■ **What you will do**:
Please write out the rows below again, substituting "Points" for every "Total" and leaving everything else unchanged.

■ **Records shown**:

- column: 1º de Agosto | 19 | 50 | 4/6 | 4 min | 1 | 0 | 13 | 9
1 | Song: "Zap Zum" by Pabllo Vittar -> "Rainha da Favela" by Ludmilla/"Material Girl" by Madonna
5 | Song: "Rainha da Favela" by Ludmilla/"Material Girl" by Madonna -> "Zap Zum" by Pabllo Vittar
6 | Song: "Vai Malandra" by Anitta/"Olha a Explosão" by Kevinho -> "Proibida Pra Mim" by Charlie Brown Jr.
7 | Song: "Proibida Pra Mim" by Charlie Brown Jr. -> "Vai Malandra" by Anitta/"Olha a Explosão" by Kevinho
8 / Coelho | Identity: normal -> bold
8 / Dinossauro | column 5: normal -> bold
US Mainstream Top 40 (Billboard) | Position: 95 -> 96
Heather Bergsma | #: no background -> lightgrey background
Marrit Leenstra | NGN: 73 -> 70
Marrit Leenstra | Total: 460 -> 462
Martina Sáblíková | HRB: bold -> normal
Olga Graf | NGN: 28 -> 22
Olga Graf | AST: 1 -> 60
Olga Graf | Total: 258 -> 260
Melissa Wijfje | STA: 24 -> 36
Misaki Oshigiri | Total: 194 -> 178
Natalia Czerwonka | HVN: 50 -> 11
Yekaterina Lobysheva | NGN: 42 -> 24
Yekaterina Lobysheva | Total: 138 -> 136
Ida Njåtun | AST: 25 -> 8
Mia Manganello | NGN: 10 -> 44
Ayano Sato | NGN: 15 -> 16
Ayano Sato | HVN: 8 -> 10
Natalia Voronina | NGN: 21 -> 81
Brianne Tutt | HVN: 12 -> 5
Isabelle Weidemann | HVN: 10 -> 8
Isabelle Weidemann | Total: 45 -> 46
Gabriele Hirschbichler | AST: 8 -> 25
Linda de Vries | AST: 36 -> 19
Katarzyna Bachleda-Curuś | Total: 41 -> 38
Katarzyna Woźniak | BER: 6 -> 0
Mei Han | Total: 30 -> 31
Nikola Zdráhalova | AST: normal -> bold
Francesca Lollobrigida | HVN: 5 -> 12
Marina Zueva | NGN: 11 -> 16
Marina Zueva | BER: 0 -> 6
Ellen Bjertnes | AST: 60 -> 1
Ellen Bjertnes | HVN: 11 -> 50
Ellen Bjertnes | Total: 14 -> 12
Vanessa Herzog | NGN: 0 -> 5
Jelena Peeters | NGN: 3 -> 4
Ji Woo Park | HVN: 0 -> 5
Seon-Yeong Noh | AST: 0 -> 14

■ **Solved problem**:
- column: 1º de Agosto | 19 | 50 | 4/6 | 4 min | 1 | 0 | 13 | 9
1 | Song: "Zap Zum" by Pabllo Vittar -> "Rainha da Favela" by Ludmilla/"Material Girl" by Madonna
5 | Song: "Rainha da Favela" by Ludmilla/"Material Girl" by Madonna -> "Zap Zum" by Pabllo Vittar
6 | Song: "Vai Malandra" by Anitta/"Olha a Explosão" by Kevinho -> "Proibida Pra Mim" by Charlie Brown Jr.
7 | Song: "Proibida Pra Mim" by Charlie Brown Jr. -> "Vai Malandra" by Anitta/"Olha a Explosão" by Kevinho
8 / Coelho | Identity: normal -> bold
8 / Dinossauro | column 5: normal -> bold
US Mainstream Top 40 (Billboard) | Position: 95 -> 96
Heather Bergsma | #: no background -> lightgrey background
Marrit Leenstra | NGN: 73 -> 70
Marrit Leenstra | Points: 460 -> 462
Martina Sáblíková | HRB: bold -> normal
Olga Graf | NGN: 28 -> 22
Olga Graf | AST: 1 -> 60
Olga Graf | Points: 258 -> 260
Melissa Wijfje | STA: 24 -> 36
Misaki Oshigiri | Points: 194 -> 178
Natalia Czerwonka | HVN: 50 -> 11
Yekaterina Lobysheva | NGN: 42 -> 24
Yekaterina Lobysheva | Points: 138 -> 136
Ida Njåtun | AST: 25 -> 8
Mia Manganello | NGN: 10 -> 44
Ayano Sato | NGN: 15 -> 16
Ayano Sato | HVN: 8 -> 10
Natalia Voronina | NGN: 21 -> 81
Brianne Tutt | HVN: 12 -> 5
Isabelle Weidemann | HVN: 10 -> 8
Isabelle Weidemann | Points: 45 -> 46
Gabriele Hirschbichler | AST: 8 -> 25
Linda de Vries | AST: 36 -> 19
Katarzyna Bachleda-Curuś | Points: 41 -> 38
Katarzyna Woźniak | BER: 6 -> 0
Mei Han | Points: 30 -> 31
Nikola Zdráhalova | AST: normal -> bold
Francesca Lollobrigida | HVN: 5 -> 12
Marina Zueva | NGN: 11 -> 16
Marina Zueva | BER: 0 -> 6
Ellen Bjertnes | AST: 60 -> 1
Ellen Bjertnes | HVN: 11 -> 50
Ellen Bjertnes | Points: 14 -> 12
Vanessa Herzog | NGN: 0 -> 5
Jelena Peeters | NGN: 3 -> 4
Ji Woo Park | HVN: 0 -> 5
Seon-Yeong Noh | AST: 0 -> 14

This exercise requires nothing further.